> **PROBLEM**: Whenever a line of the records below contains the word "https", copy that line.

> **RECORDS SUPPLIED**:
■ ■ ■ ■ ■ ■ ■
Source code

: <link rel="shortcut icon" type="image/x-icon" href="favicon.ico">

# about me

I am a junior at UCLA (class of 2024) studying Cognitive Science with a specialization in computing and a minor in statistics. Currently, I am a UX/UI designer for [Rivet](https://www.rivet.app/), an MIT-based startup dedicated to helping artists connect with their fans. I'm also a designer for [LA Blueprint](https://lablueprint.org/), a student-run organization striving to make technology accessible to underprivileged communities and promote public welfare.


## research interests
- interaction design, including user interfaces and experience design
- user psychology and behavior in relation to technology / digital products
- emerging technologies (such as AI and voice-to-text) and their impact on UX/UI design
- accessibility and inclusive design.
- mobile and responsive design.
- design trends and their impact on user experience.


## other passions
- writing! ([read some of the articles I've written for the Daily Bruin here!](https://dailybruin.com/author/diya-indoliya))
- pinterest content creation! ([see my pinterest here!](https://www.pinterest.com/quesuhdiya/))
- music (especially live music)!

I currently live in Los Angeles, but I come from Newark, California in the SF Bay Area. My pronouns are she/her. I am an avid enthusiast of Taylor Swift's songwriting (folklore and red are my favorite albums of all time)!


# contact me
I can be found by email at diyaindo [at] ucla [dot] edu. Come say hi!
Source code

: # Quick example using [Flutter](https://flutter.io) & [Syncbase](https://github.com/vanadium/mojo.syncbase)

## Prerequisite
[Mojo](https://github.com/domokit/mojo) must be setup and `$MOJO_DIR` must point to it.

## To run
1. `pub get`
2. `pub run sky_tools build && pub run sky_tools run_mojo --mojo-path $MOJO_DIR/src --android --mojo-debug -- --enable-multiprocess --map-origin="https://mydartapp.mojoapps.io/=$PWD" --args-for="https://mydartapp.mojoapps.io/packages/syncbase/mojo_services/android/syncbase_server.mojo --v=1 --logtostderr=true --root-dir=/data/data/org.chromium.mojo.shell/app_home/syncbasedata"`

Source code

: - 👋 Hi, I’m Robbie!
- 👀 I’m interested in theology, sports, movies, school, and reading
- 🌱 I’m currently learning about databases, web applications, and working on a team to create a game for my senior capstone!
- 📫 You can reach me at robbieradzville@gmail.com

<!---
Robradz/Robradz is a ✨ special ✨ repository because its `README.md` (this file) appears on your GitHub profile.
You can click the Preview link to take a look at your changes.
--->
■ ■ ■ ■ ■ ■ ■
> **RESULT**:
I am a junior at UCLA (class of 2024) studying Cognitive Science with a specialization in computing and a minor in statistics. Currently, I am a UX/UI designer for [Rivet](https://www.rivet.app/), an MIT-based startup dedicated to helping artists connect with their fans. I'm also a designer for [LA Blueprint](https://lablueprint.org/), a student-run organization striving to make technology accessible to underprivileged communities and promote public welfare.
- writing! ([read some of the articles I've written for the Daily Bruin here!](https://dailybruin.com/author/diya-indoliya))
- pinterest content creation! ([see my pinterest here!](https://www.pinterest.com/quesuhdiya/))
: # Quick example using [Flutter](https://flutter.io) & [Syncbase](https://github.com/vanadium/mojo.syncbase)
[Mojo](https://github.com/domokit/mojo) must be setup and `$MOJO_DIR` must point to it.
2. `pub run sky_tools build && pub run sky_tools run_mojo --mojo-path $MOJO_DIR/src --android --mojo-debug -- --enable-multiprocess --map-origin="https://mydartapp.mojoapps.io/=$PWD" --args-for="https://mydartapp.mojoapps.io/packages/syncbase/mojo_services/android/syncbase_server.mojo --v=1 --logtostderr=true --root-dir=/data/data/org.chromium.mojo.shell/app_home/syncbasedata"`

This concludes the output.